### Instructions for the task
The answer must be a single number: the count of lines below that contain the string "html".

### Data records
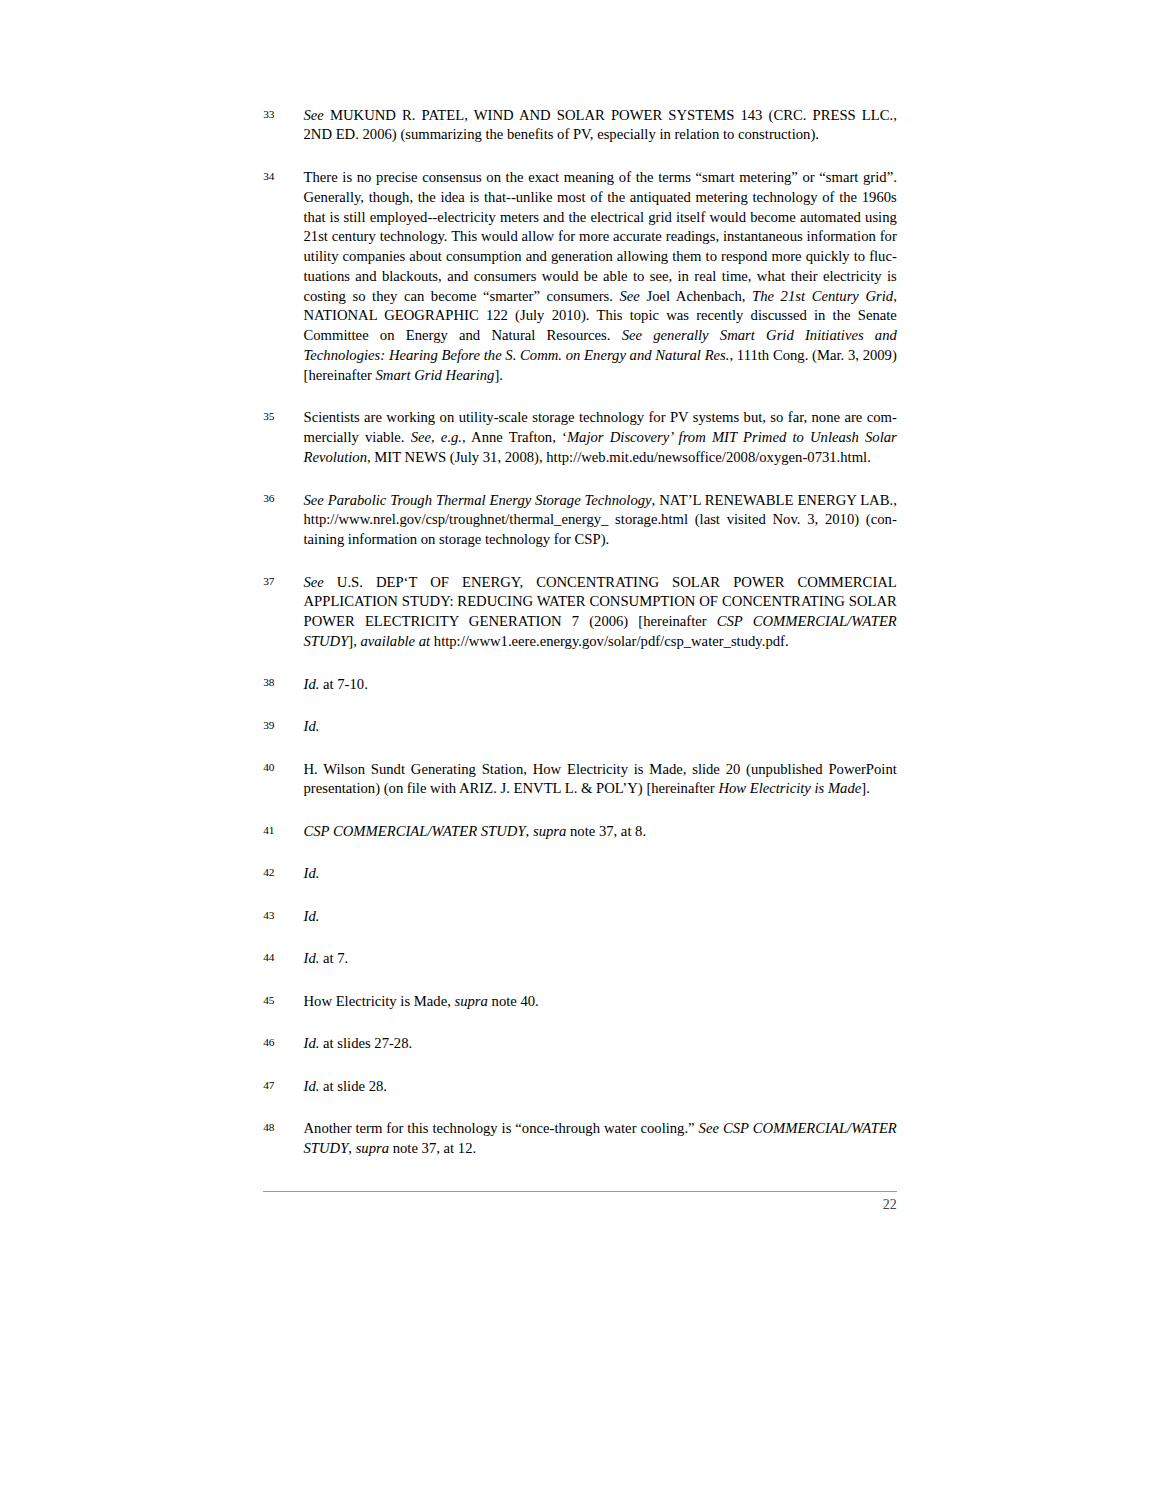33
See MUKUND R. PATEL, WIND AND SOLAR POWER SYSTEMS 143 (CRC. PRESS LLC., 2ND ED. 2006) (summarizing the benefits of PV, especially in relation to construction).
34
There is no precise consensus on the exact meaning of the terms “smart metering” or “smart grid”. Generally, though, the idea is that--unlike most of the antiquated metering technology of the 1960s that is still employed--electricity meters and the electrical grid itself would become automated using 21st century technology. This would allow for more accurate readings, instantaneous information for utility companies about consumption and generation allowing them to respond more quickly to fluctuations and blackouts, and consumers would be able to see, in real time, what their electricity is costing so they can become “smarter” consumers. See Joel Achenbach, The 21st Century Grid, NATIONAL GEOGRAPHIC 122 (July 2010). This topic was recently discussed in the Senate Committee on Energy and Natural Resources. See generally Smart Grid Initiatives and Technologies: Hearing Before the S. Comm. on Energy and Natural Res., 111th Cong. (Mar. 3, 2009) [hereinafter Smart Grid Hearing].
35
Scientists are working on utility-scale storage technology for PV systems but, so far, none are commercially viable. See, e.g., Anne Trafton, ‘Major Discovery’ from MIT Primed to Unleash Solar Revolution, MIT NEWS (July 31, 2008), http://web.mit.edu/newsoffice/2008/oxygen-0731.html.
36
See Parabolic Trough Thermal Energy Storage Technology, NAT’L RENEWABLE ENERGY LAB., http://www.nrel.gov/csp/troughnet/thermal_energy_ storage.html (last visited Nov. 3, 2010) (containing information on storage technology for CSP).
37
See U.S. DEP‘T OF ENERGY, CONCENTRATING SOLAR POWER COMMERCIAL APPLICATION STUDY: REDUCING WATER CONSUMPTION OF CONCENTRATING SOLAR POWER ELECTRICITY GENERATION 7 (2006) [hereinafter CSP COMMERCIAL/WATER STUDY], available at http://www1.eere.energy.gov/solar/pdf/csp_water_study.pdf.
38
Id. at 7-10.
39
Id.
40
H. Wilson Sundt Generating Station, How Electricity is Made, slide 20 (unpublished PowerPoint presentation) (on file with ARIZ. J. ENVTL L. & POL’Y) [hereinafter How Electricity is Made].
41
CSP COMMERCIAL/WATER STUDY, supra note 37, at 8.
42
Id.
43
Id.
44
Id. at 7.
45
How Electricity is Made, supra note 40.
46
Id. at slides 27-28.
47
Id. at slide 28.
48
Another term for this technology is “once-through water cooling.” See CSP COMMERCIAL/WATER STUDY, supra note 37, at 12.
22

### Exercise result
2